-- RAW DATA follows --

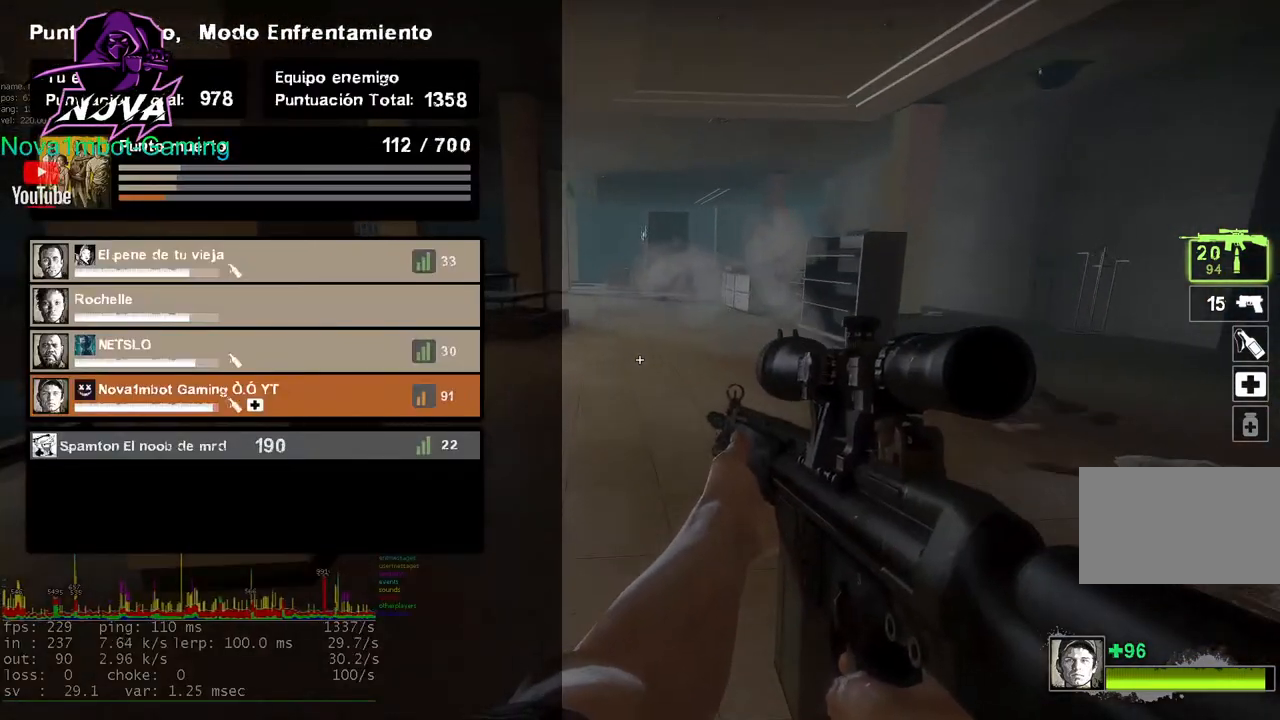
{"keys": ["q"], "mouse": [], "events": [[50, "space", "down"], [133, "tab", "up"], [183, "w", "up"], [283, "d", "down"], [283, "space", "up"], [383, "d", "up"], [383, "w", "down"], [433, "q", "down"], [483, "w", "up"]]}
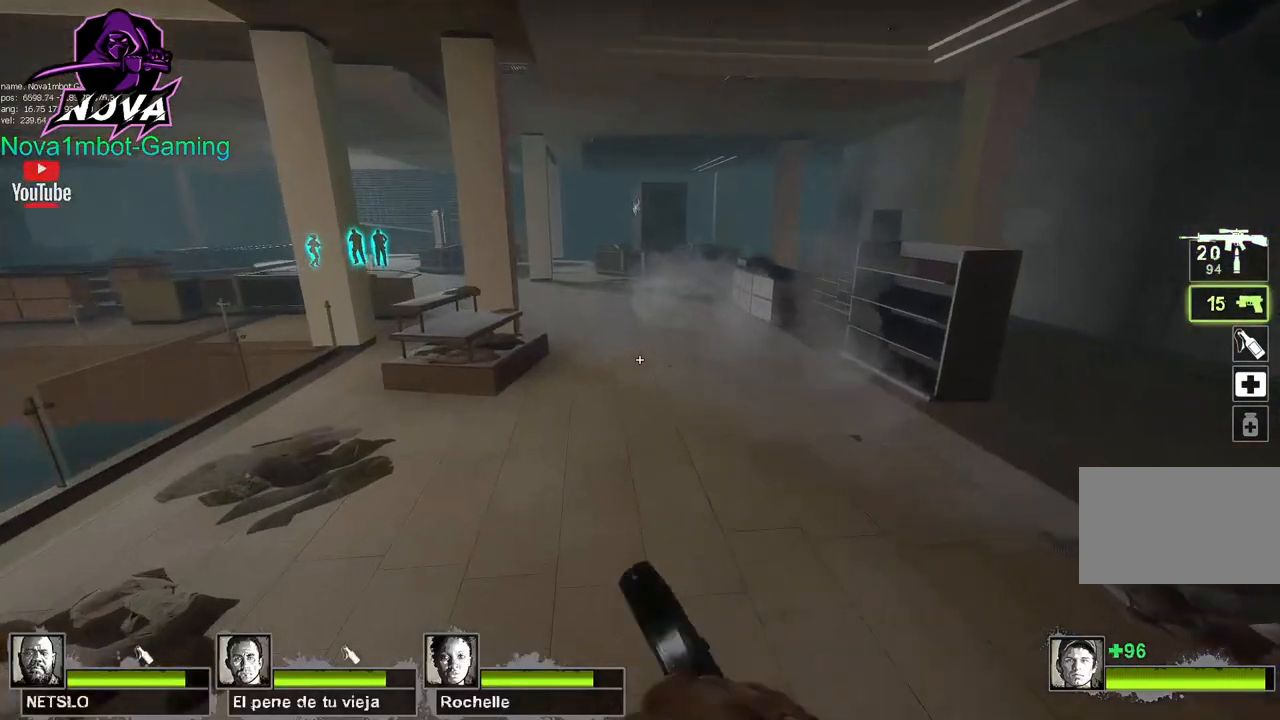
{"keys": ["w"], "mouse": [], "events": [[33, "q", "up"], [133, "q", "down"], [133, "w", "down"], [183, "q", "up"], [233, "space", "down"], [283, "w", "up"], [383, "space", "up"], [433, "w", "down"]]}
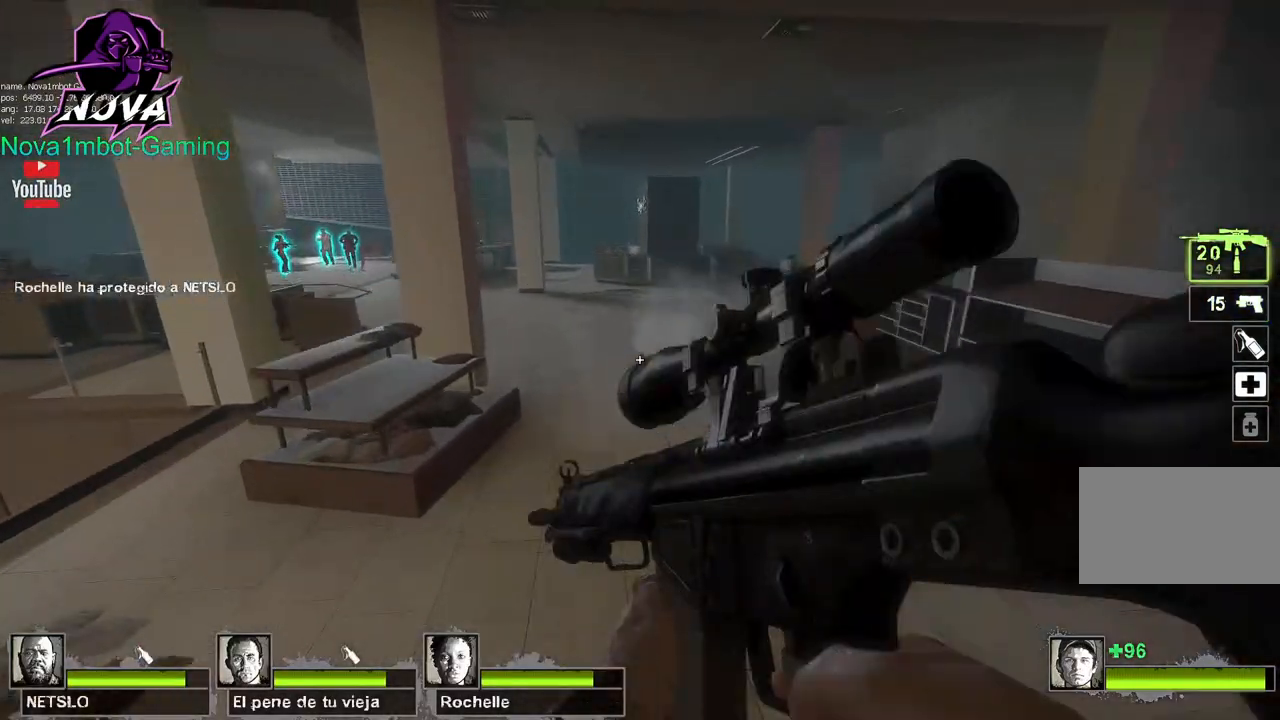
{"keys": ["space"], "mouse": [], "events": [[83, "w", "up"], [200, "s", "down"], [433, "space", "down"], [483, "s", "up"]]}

-- RAW DATA concluded --

_TASK OBJECTIVE_: Copy out the data verbatim, excluding the pictures.

_FINISHED EXERCISE_:
{"keys": ["q"], "mouse": [], "events": [[50, "space", "down"], [133, "tab", "up"], [183, "w", "up"], [283, "d", "down"], [283, "space", "up"], [383, "d", "up"], [383, "w", "down"], [433, "q", "down"], [483, "w", "up"]]}
{"keys": ["w"], "mouse": [], "events": [[33, "q", "up"], [133, "q", "down"], [133, "w", "down"], [183, "q", "up"], [233, "space", "down"], [283, "w", "up"], [383, "space", "up"], [433, "w", "down"]]}
{"keys": ["space"], "mouse": [], "events": [[83, "w", "up"], [200, "s", "down"], [433, "space", "down"], [483, "s", "up"]]}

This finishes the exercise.